Details: - Sample size: $10$ - $df = 10 - 2 = 8$ - Slope ( $b$ ): $-0.2083$ - Standard Error ( $SE_b$ ): $0.0684$
99% Confidence Interval Calculation: - $t^*$ for $99\%$ confidence and $df = 8$ is approximately $3.3554$ - Interval: $-0.2083 \pm 3.3554 \times 0.0684$ - Resulting Interval: $-0.4378$ to $+0.0212$
Conclusion: Since the interval contains zero, there is not convincing evidence of a linear relationship.
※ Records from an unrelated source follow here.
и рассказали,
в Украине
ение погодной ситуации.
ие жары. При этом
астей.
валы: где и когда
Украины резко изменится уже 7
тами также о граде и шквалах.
The price could decrease by $44\,\text{cents}$ per mile, increase by $2\,\text{cents}$ per mile, or not change at all (slope of zero).

Significance Tests for Slope

Purpose: To determine if there is statistically significant evidence of a linear relationship between two variables.
Step 1: Hypotheses and Naming: - Null Hypothesis ( $H_0$ ): $\beta = \beta_0$ (Usually $\beta = 0$ , meaning no relationship). - Alternative Hypothesis ( $H_a$ ): \beta > 0, \beta < 0, or $\beta \neq 0$ .
Step 2: Conditions and Sampling Distribution: - Same conditions as the T-interval. - Assume $H_0$ is true, so the sampling distribution is centered at zero (if $\beta = 0$ ).
Step 3: Calculating Test Statistic and P-value: - Test Statistic ( $t$ ): $t = \frac{b - \beta_0}{SE_b}$ - P-value: Use tcdf(lower, upper, df) to find the area under the T-curve corresponding to the alternative hypothesis.
Step 4: Conclusion: - If $P < \alpha$ : Reject $H_0$ , stating there is evidence of a relationship. - If $P > \alpha$ : Fail to reject $H_0$ , stating there is lack of evidence of a relationship.

Example Case Study: Baby Walking Age and Temperature

Scenario: Researchers studied $n = 16$ babies to see if the average daily temperature in their city affects the age (in days) at which they first walk.
Hypotheses: - $H_0: \beta = 0$ (Temperature doesn't affect walking age). - H_a: \beta < 0 (In warmer cities, babies walk sooner).
Data: - Sample Slope ( $b$ ): $-0.0555$ - Standard Error ( $SE_b$ ): $0.0906$ - $df = 16 - 2 = 14$
Calculations: - $t = \frac{-0.0555 - 0}{0.0906} = -0.6126$ - P-value: tcdf(-99, -0.6126, 14) yields approximately $0.2769$ .
Conclusion: With a P-value of $0.2769$ , which is greater than standard alpha levels ( $0.01$ or $0.05$ ), we fail to reject the null. There is no statistically significant evidence that a negative linear relationship exists. The observed relationship is likely due to chance.

Final Tips for the AP Exam

Computer Output Reading: You are rarely required to calculate $SE_b$ or the slope manually. You must be able to identify them in a table. The slope is usually in the row labeled with the X-variable name, and the Standard Error is in the column labeled "SE Coeff" or "Standard Error" next to the slope.
Multiple Choice: Often tests the ability to construct the formula part of the interval ( $b \pm t^* \times SE_b$ ). Remember $df = n-2$ .
Free Response: Focus on interpreting the results (contextualizing the slope and the confidence interval).